Ao estudar esse mecanismo produtor da microcefalia, ela assume que o zika (ou algum outro mecanismo isolado ou associado ao vírus) deve estar ativo na 20ª semana de gestação, etapa em que há o cenário para a apoptose acontecer. “É provável que seja por esse mecanismo que a microcefalia esteja sendo observada tardiamente na gravidez. O detalhe é que a indução de apoptose não evoca resposta inflamatória.” Essa hipótese explicaria por que muitos dos bebês com a malformação não têm sinais de encefalite e, assim, mamam, movimentam-se e crescem. “Se fossem constatados sinais de inflamação ativa decorrentes da infecção, as consequências seriam mais graves do que as sequelas já identificadas. Quando olho para um bebê com microcefalia, vejo a malformação, mas que é compatível com a vida.”

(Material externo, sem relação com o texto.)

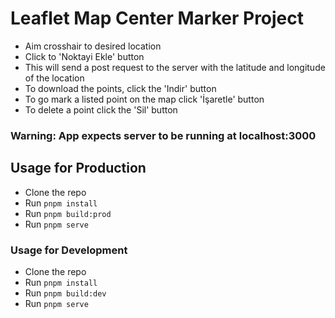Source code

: # Leaflet Map Center Marker Project

- Aim crosshair to desired location
- Click to 'Noktayi Ekle' button
- This will send a post request to the server with the latitude and longitude of the location
- To download the points, click the 'Indir' button
- To go mark a listed point on the map click 'İşaretle' button
- To delete a point click the 'Sil' button

### Warning: App expects server to be running at localhost:3000

## Usage for Production

- Clone the repo
- Run `pnpm install`
- Run `pnpm build:prod`
- Run `pnpm serve`

### Usage for Development

- Clone the repo
- Run `pnpm install`
- Run `pnpm build:dev`
- Run `pnpm serve`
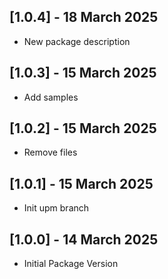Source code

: ## [1.0.4] - 18 March 2025
- New package description

## [1.0.3] - 15 March 2025
- Add samples

## [1.0.2] - 15 March 2025
- Remove files

## [1.0.1] - 15 March 2025
- Init upm branch

## [1.0.0] - 14 March 2025
- Initial Package Version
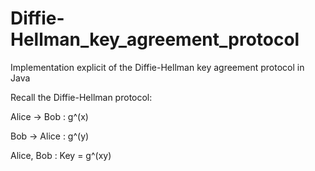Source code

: # Diffie-Hellman_key_agreement_protocol
Implementation explicit of the Diffie-Hellman key agreement protocol in Java

Recall the Diffie-Hellman protocol:

Alice → Bob : g^(x)

Bob → Alice : g^(y)

Alice, Bob : Key = g^(xy)
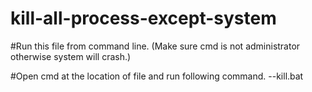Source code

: # kill-all-process-except-system

#Run this file from command line. (Make sure cmd is not administrator otherwise system will crash.)

#Open cmd at the location of file and run following command.
--kill.bat
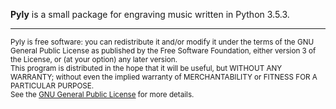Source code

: 
__Pyly__ is a small package for engraving music written in Python 3.5.3.

<!-- For more information and examples please visit [Pyly's Homepage](https://ertpoi.github.io/kodou/). -->
<!-- <br> -->
<!-- For discussion and questions please join [Pyly's googlegroup](https://groups.google.com/d/forum/kodou-discuss) or send an email to the mailing list: [kodou-discuss@googlegroups.com]. -->
<!-- <br> -->

- - -

<small>Pyly is free software: you can redistribute it and/or modify it under the terms of the GNU General Public License as published by the Free Software Foundation, either version 3 of the License, or (at your option) any later version.<br>
This program is distributed in the hope that it will be useful, but WITHOUT ANY WARRANTY; without even the implied warranty of MERCHANTABILITY or FITNESS FOR A PARTICULAR PURPOSE.<br>
See the [GNU General Public License](http://www.gnu.org/licenses/) for more details.</small>
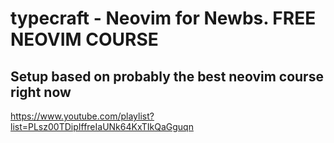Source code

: # typecraft - Neovim for Newbs. FREE NEOVIM COURSE
## Setup based on probably the best neovim course right now
https://www.youtube.com/playlist?list=PLsz00TDipIffreIaUNk64KxTIkQaGguqn
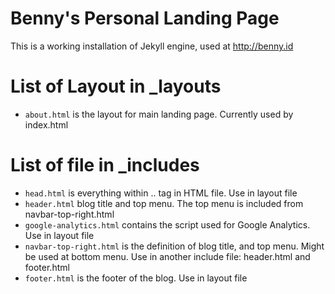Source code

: # Benny's Personal Landing Page

This is a working installation of Jekyll engine, used at http://benny.id

# List of Layout in _layouts
* `about.html` is the layout for main landing page. Currently used by index.html

# List of file in _includes
* `head.html` is everything within <head>..</head> tag in HTML file. Use in layout file
* `header.html` blog title and top menu. The top menu is included from navbar-top-right.html
* `google-analytics.html` contains the script used for Google Analytics. Use in layout file
* `navbar-top-right.html` is the definition of blog title, and top menu. Might be used at bottom menu. Use in another include file: header.html and footer.html
* `footer.html` is the footer of the blog. Use in layout file
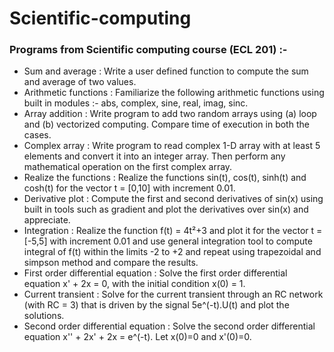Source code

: # Scientific-computing
### Programs from Scientific computing course (ECL 201) :-
<ul>
  <li>Sum and average : Write a user defined function to compute the sum and average of two values.</li>
  <li>Arithmetic functions : Familiarize the following arithmetic functions using built in modules :- abs, complex, sine, real, imag, sinc.</li>
  <li>Array addition : Write program to add two random arrays using (a) loop and (b) vectorized computing. Compare time of execution in both the cases.</li>
  <li>Complex array : Write program to read complex 1-D array with at least 5 elements and convert it into an integer array. Then perform any mathematical operation on the first    complex array.</li>
  <li>Realize the functions : Realize the functions sin(t), cos(t), sinh(t) and cosh(t) for the vector t = [0,10] with increment 0.01.</li>
  <li>Derivative plot : Compute the first and second derivatives of sin(x) using built in tools such as gradient and plot the derivatives over sin(x) and
    appreciate.</li>
  <li>Integration : Realize the function f(t) = 4t²+3 and plot it for the vector t = [-5,5] with increment 0.01 and use general integration tool to compute integral of f(t) within the limits -2 to +2 and repeat using trapezoidal and simpson method and compare the results.</li>
  <li>First order differential equation : Solve the first order differential equation x' + 2x = 0, with the initial condition x(0) = 1.</li>
  <li>Current transient : Solve for the current transient through an RC network (with RC = 3) that is driven by the signal 5e^(-t).U(t) and plot the solutions.</li>
  <li>Second order differential equation : Solve the second order differential equation x'' + 2x' + 2x = e^(-t). Let x(0)=0 and x'(0)=0.</li>
</ul>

Ela fez esse raciocínio depois de ver resultados de 46 amostras do líquido cefalorraquidiano de bebês com microcefalia acompanhados pelo Hospital Universitário Oswaldo Cruz (Huoc). “Em 80% dos resultados, não existe evidência de inflamação do sistema nervoso central.” Confirmada a hipótese de apoptose para o mecanismo da microcefalia, Patricia acredita que será possível a comunidade científica pensar em estratégia para inibir a entrada do vírus na célula. O artigo que descreve essa nova teoria está sendo analisado por pesquisadores do Texas e deve ser submetido a uma revista científica de medicina fetal.